Limited, too, is the show’s sicko-mode depiction of G. Gordon Liddy, the organizer of the Watergate break-in, as a violently monomaniacal freak. Seemingly directed by series helmer Matt Ross to go as massive as possible, Shea Whigham delivers a performance whose intensity blots out potential insight. If Liddy, who ends multiple of the show’s episodes with fire-and-brimstone proclamations and is later shown banging his head into a wall until he draws blood, is a madman from another planet, then we don’t need to bother wondering what makes our countrymen, our neighbors, turn to violence and counterreality.

It takes nothing away from Roberts’ fine work to say that her scenes with Penn are not the show’s strongest. Martha’s bearing (and her name) suggest “Who’s Afraid of Virginia Woolf?” fireworks; the fighting between Martha and John, instead, is unmotivated and slack, happening because the show has episodes to fill. “We used to be a team,” Martha tells John in the first episode. “Now it’s just jokes and silences and the occasional rough sex and campaign business.” The problem for viewers is that the jokes don’t crackle and the silences lack subtext. (And we don’t see the sex.) What’s left is a show that doesn’t seem to need the dynamic of a marriage to make its points about the business of remaining in power.

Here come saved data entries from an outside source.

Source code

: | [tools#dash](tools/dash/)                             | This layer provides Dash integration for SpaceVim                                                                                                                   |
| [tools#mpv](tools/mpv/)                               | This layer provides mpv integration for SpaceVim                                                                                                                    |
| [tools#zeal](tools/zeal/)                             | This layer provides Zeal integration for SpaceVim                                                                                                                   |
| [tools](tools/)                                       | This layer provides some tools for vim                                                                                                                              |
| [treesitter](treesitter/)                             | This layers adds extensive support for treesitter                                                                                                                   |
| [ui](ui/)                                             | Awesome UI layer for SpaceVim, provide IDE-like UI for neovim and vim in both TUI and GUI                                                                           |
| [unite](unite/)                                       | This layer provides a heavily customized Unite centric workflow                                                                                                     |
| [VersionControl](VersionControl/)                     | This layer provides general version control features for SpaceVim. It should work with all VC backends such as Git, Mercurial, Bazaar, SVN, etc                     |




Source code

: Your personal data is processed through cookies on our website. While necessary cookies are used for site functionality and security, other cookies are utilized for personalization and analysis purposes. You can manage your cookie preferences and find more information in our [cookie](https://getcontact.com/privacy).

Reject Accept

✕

The show’s best scenes depict a couple on the other side of marital collapse: John Dean, the White House Counsel, and his wife Mo. As played by Dan Stevens and Betty Gilpin, they burn with a passionate intensity. “I’m only capable of loving you desperately or hating your guts,” she tells him at one point. The pair are, like the rest of the characters on “Gaslit,” caught in history’s slipstream; John is attempting to extricate himself from his own complicity in presidential crimes all while beginning a domestic life. But their winning optimism, their belief that they can somehow get out ahead of the thudding steps of impending scandal, creates a different sort of dramatic irony than we see in every other aspect of a show that addresses a 1972 story through 2022 eyes. John and Mo are, perhaps, the only characters we see who don’t know they’re on a TV show about Watergate.

“Gaslit” premieres on Starz at 9 p.m. ET Sunday, April 24.